Your weekly SFU Horoscopes: July 5–11

A cartoon woman surrounded by Zodiac symbols. She has a yellow dress and orange hair and holds one of the floating symbols.
ILLUSTRATION: Marissa Ouyang / The Peak

By: Carter Hemion, Staff Writer

 

ARIES: Don’t be shy . . . start dipping your Flamin’ Hot Cheetos in milk. Don’t let anyone dull your spice except you, sweetie. 

TAURUS: Have you ever thought about how terrible the English language is? Do you think it would be worse if the plural of house was hice or the plural of louse was louses?

GEMINI: The stars say you would be really great at, uh, either track and field or stripping. It’s hard to tell, but there are definitely metal poles involved. Get past the hurdles and raise your bar. 

CANCER: Whoa! Did you see a ghost, or was it just your reflection during midterms season? Either way, at least you’re not totally alone.

LEO: Your reputation is fading — it’s time for a publicity stunt. Make your Zoom background a photo of Nicolas Cage and make eye contact with every damn person on the other side of that camera.

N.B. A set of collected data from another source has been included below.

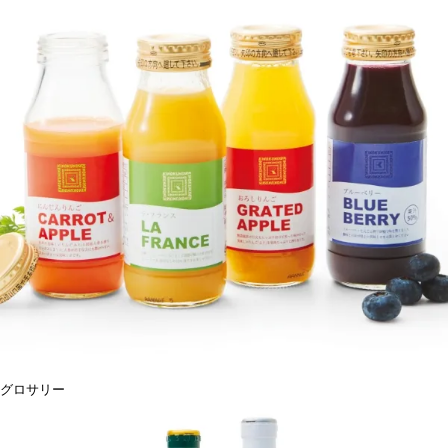
グロサリー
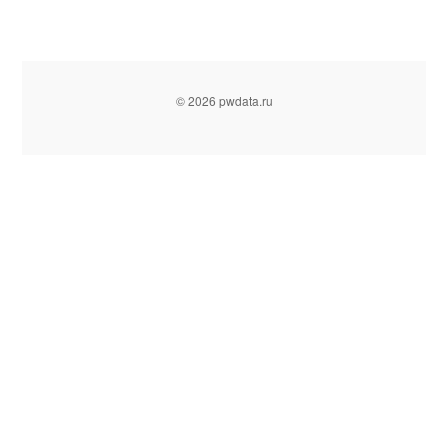
© 2026 pwdata.ru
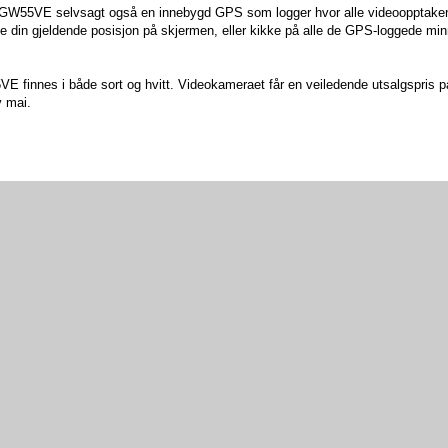
r GW55VE selvsagt også en innebygd GPS som logger hvor alle videoopptake
 se din gjeldende posisjon på skjermen, eller kikke på alle de GPS-loggede mi
innes i både sort og hvitt. Videokameraet får en veiledende utsalgspris p
v mai.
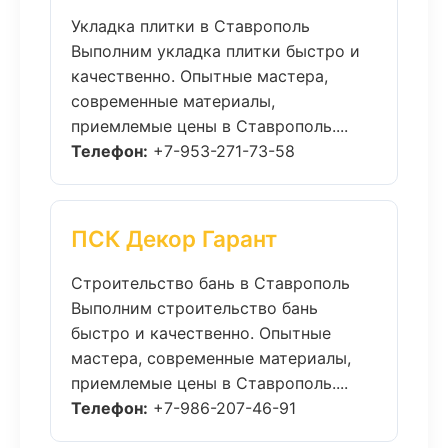
Укладка плитки в Ставрополь
Выполним укладка плитки быстро и
качественно. Опытные мастера,
современные материалы,
приемлемые цены в Ставрополь....
Телефон:
+7-953-271-73-58
ПСК Декор Гарант
Строительство бань в Ставрополь
Выполним строительство бань
быстро и качественно. Опытные
мастера, современные материалы,
приемлемые цены в Ставрополь....
Телефон:
+7-986-207-46-91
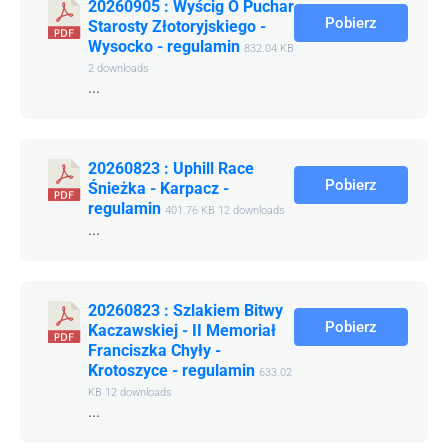
20260905 : Wyścig O Puchar
Pobierz
Starosty Złotoryjskiego -
Wysocko - regulamin
832.04 KB
2 downloads
...
20260823 : Uphill Race
Pobierz
Śnieżka - Karpacz -
regulamin
401.76 KB
12 downloads
...
20260823 : Szlakiem Bitwy
Pobierz
Kaczawskiej - II Memoriał
Franciszka Chyły -
Krotoszyce - regulamin
633.02
KB
12 downloads
...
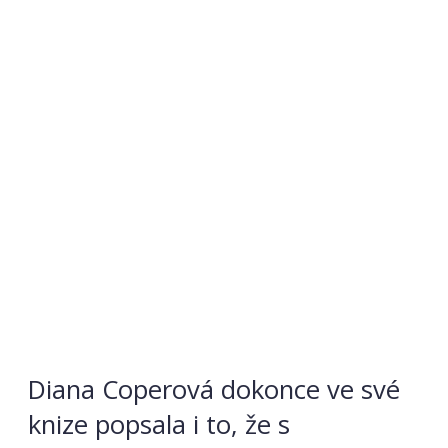
Diana Coperová dokonce ve své
knize popsala i to, že s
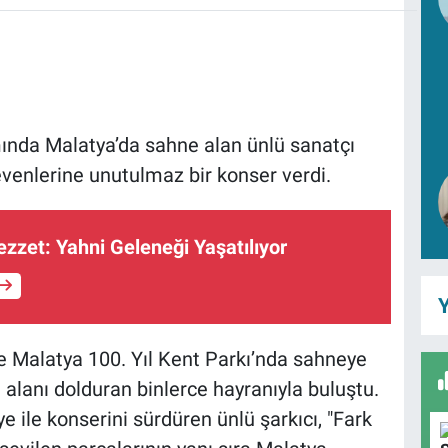
mında Malatya’da sahne alan ünlü sanatçı
enlerine unutulmaz bir konser verdi.
ezzet: Yahni Geleneği Yaşatılıyor
Y
de Malatya 100. Yıl Kent Parkı’nda sahneye
 alanı dolduran binlerce hayranıyla buluştu.
ile konserini sürdüren ünlü şarkıcı, "Fark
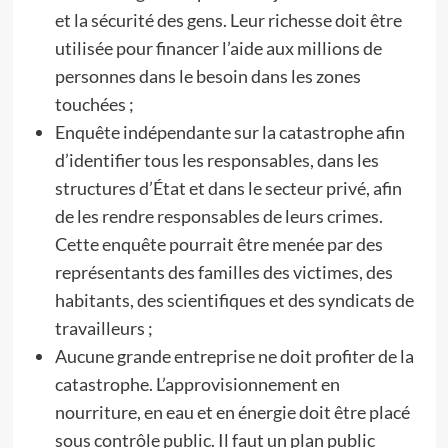
et la sécurité des gens. Leur richesse doit être
utilisée pour financer l’aide aux millions de
personnes dans le besoin dans les zones
touchées ;
Enquête indépendante sur la catastrophe afin
d’identifier tous les responsables, dans les
structures d’État et dans le secteur privé, afin
de les rendre responsables de leurs crimes.
Cette enquête pourrait être menée par des
représentants des familles des victimes, des
habitants, des scientifiques et des syndicats de
travailleurs ;
Aucune grande entreprise ne doit profiter de la
catastrophe. L’approvisionnement en
nourriture, en eau et en énergie doit être placé
sous contrôle public. Il faut un plan public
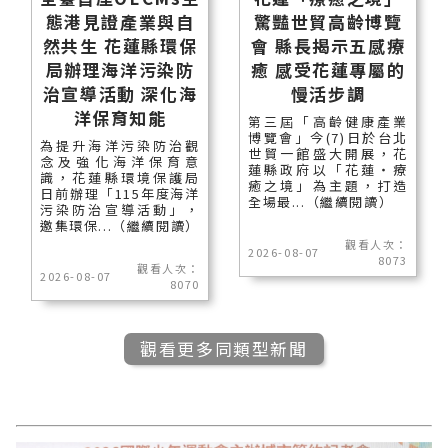
態港見證產業與自
驚豔世貿高齡博覽
然共生 花蓮縣環保
會 縣長揭示五感療
局辦理海洋污染防
癒 感受花蓮專屬的
治宣導活動 深化海
慢活步調
洋保育知能
第三屆「高齡健康產業
博覽會」今(7)日於台北
為提升海洋污染防治觀
世貿一館盛大開展，花
念及強化海洋保育意
蓮縣政府以「花蓮‧療
識，花蓮縣環境保護局
癒之境」為主題，打造
日前辦理「115年度海洋
全場最...（繼續閱讀）
污染防治宣導活動」，
邀集環保...（繼續閱讀）
觀看人次：
2026-08-07
8073
觀看人次：
2026-08-07
8070
觀看更多同類型新聞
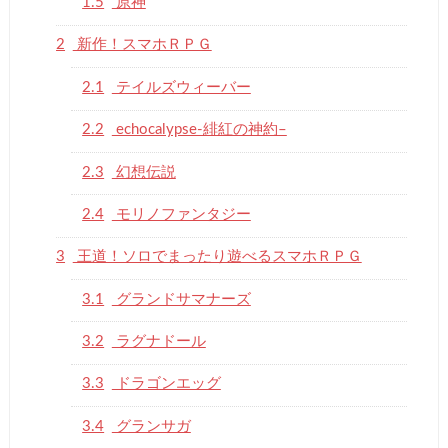
1.5
原神
2
新作！スマホＲＰＧ
2.1
テイルズウィーバー
2.2
echocalypse-緋紅の神約–
2.3
幻想伝説
2.4
モリノファンタジー
3
王道！ソロでまったり遊べるスマホＲＰＧ
3.1
グランドサマナーズ
3.2
ラグナドール
3.3
ドラゴンエッグ
3.4
グランサガ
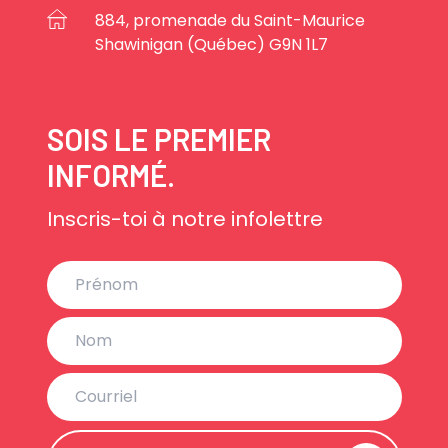
884, promenade du Saint-Maurice
Shawinigan (Québec) G9N 1L7
SOIS LE PREMIER
INFORMÉ.
Inscris-toi à notre infolettre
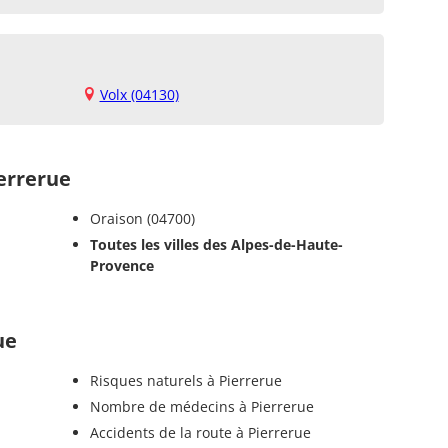
Volx (04130)
errerue
Oraison (04700)
Toutes les villes des Alpes-de-Haute-
Provence
ue
Risques naturels à Pierrerue
Nombre de médecins à Pierrerue
Accidents de la route à Pierrerue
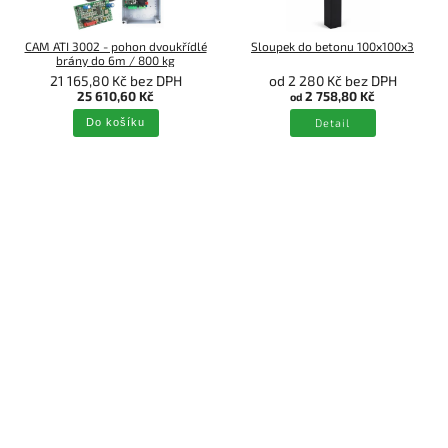
CAM ATI 3002 - pohon dvoukřídlé
Sloupek do betonu 100x100x3
brány do 6m / 800 kg
21 165,80 Kč bez DPH
od 2 280 Kč bez DPH
25 610,60 Kč
2 758,80 Kč
od
Do košíku
Detail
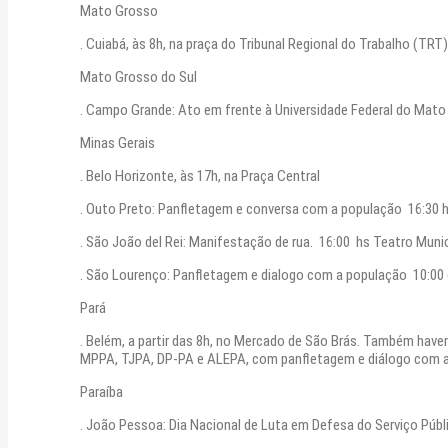
Mato Grosso
. Cuiabá, às 8h, na praça do Tribunal Regional do Trabalho (TR
Mato Grosso do Sul
. Campo Grande: Ato em frente à Universidade Federal do Mato
Minas Gerais
. Belo Horizonte, às 17h, na Praça Central
. Outo Preto: Panfletagem e conversa com a população 16:30 
. São João del Rei: Manifestação de rua. 16:00 hs Teatro Munic
. São Lourenço: Panfletagem e dialogo com a população 10:00
Pará
. Belém, a partir das 8h, no Mercado de São Brás. Também have
MPPA, TJPA, DP-PA e ALEPA, com panfletagem e diálogo com a p
Paraíba
. João Pessoa: Dia Nacional de Luta em Defesa do Serviço Públi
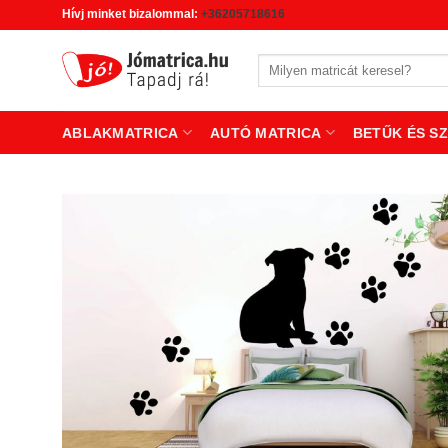
Skip
Hívj minket bizalommal:
+36205718616
to
content
Keresés
a
következőre:
ABLAKMATRICA
AUTÓ MATRICA
BETŰK ÉS S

VIRGO: Nobody in your class hates you. Some of them might even like you. It’s time to change that. Tell everyone about some healthy study habits and your 3.9 GPA. That’ll show them!

LIBRA: Stop expecting yourself to create a great presentation the week it’s due. It’s time to project your voice instead of your insecurities. Prepare yourself: take a deep breath and have a glass of wine from your beloved McDonald’s Shrek cup. 

SCORPIO: Looking for inspiration for the paper you have due this week? Cover your eyes and let your third eye guide you. Feel it wrench open. Wait, that might just be your headache from staying up all night?

SAGITTARIUS: If you can’t swipe left on any of Tinder’s wannabe alt TikTok stars, it’s time to delete the app. Your heart says yes, but their four followers and dyed bangs say hell no. 

CAPRICORN: Did you know Chuck Lamb made a career out of playing dead? Remember that the next time someone says you come across as too cold for academia. You still have options!

AQUARIUS: Clam down! No, I don’t mean “calm down.” This is your sign to go to the beach and look for shells. You can hold them to your ear later to tune out everyone you don’t want to hear.

PISCES: Be the kind of person your shadow would be proud of and take a nap. That sunlight didn’t travel millions of kilometres just to run errands with you.